Des commentateurs plaident pour un sacrifice d'ordre spirituel en invoquant des textes tels que Ex 13.1, Ex 13.13 ou Nombres 18.15-16 parlant des premiers-nés consacrés au Seigneur, comme par exemple plus tard le sera Samuel. Le mot hébreu n'implique pas l'idée de brûler, comme notre mot "holocauste" mais simplement le fait d'aller vers l'autel en dévotion totale envers Dieu. Dans cette hypothèse, le malheur restait néanmoins pour sa fille car elle devait subir un choix qu'elle n'avait pas fait elle-même. Il semble qu'elle ne pourrait en conséquence jamais se marier ni avoir des enfants. A chacun de se faire une opinion là dessus.

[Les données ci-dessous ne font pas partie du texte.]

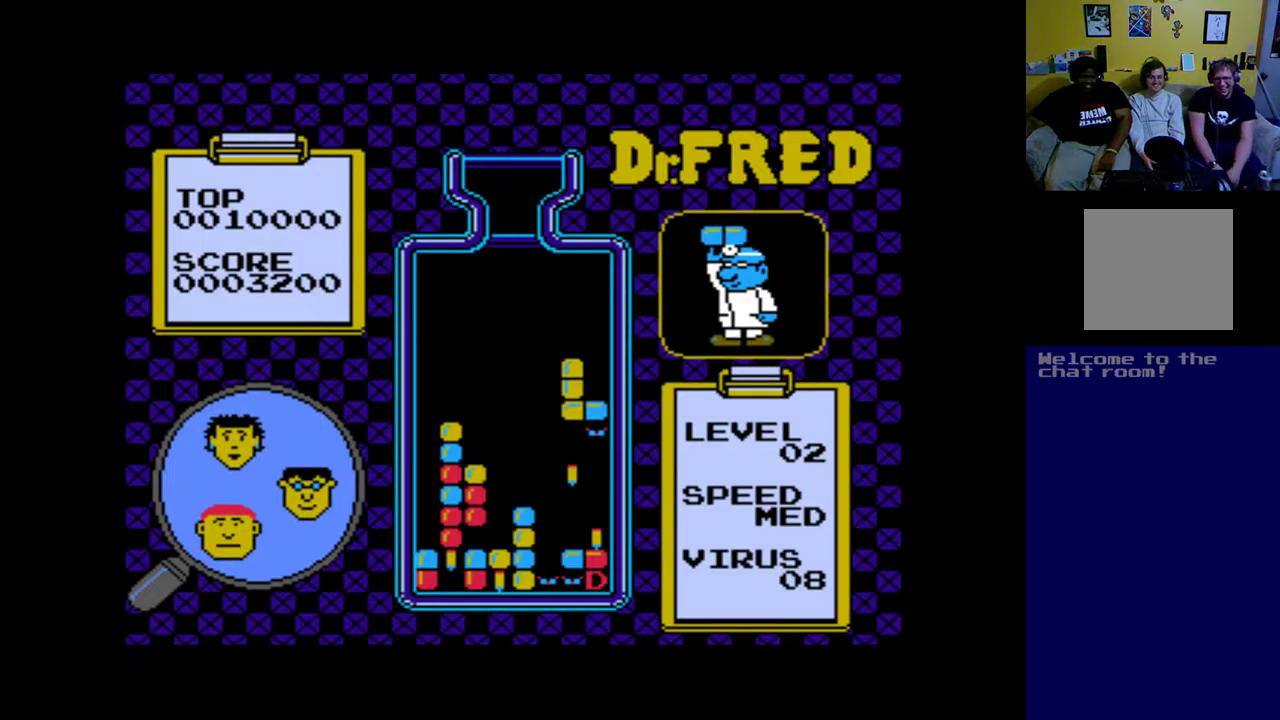
{"buttons": [], "left_stick": "center", "events": []}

Quoi qu'il en soit, un troisième enseignement peut être dégagé de cela : c'est peut-être l'enfance malheureuse de Jephté qui est indirectement la cause de cette parole prononcée à la légère. En effet, le manque de stabilité émotionnelle de notre ami, héritée de son enfance, conjuguée avec son bon coeur presque naïf dû au manque de bon exemple parental, l'ont peut-être ainsi incité à parler à la légère avec les conséquences que l'on sait. Ce qui n'est finalement ici qu'un vibrant plaidoyer pour le maintien de la stabilité familiale et l'enseignement des enfants dans nos Eglises !

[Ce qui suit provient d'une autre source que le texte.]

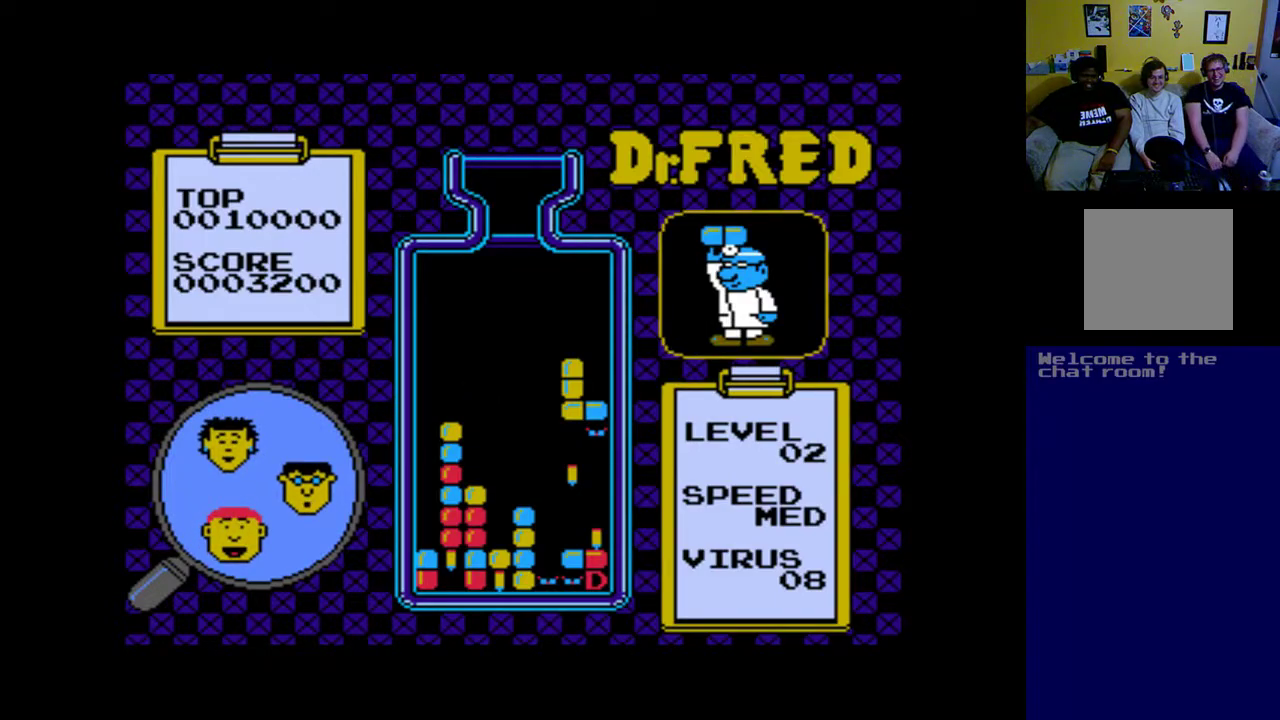
{"buttons": [], "left_stick": "center", "events": []}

Décidément, notre ami n'a pas de chance : à peine sorti de son malheur avec sa fille, il doit tout de suite affronter d'autres problèmes avec des gens de son peuple (Juges 12.1). Et là encore, notre ami s'avère pédagogue et diplomate (Juges 12.2-3). Malheureusement, cette fois-ci, la guerre est inéluctable et ce qui est encore plus tragique, c'est que nous assistons à une guerre civile, fratricide !
Quel exemple Jephté peut-il nous laisser ? Quelle influence aura une enfance difficile ou d'une manière plus générale, un passé lourd, sur les décisions prises aujourd'hui ? Sera-ce la fatalité qui prévaudra ? Notre héros en est un contre-exemple flagrant : à part sa faute monumentale, le reste de sa vie ne peut qu'être un encouragement à aller de l'avant, à se battre pour la vie même si les circonstances ou les personnes viennent parfois faire obstacle à un épanouissement personnel. En effet, ancrée profondément en Jephté, il y avait cette foi ferme en un Dieu capable de transformer des vies. N'est-il pas cité en Hébreux 11.32 parmi d'autres héros bibliques de la foi ?

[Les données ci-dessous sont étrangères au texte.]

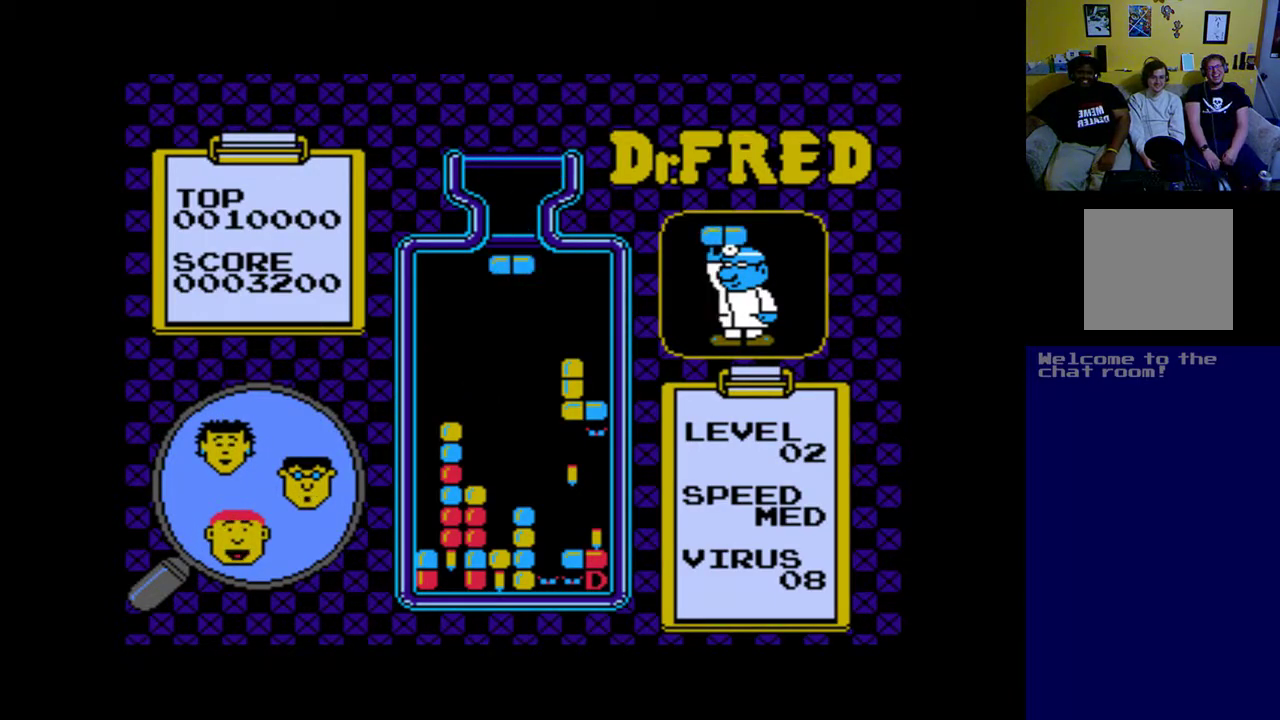
{"buttons": ["DPAD_RIGHT"], "left_stick": "center", "events": [[33, "DPAD_RIGHT", "down"], [333, "A", "down"], [467, "A", "up"]]}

A tous ceux qui travaillent dans le social, la vie de Jephté pourra devenir un encouragement, tout en ne devenant pas utopiques car l'homme reste pécheur. Sachons néanmoins utiliser le potentiel humain merveilleux qui vit en tout être humain créé par Dieu à son image, selon sa ressemblance (Genèse 1.26) et ne soyons pas défaitistes avant l'heure sous prétexte que telle personne a eu une enfance difficile, ce qui n'empêche pas une certaine vigilance et de la sagesse.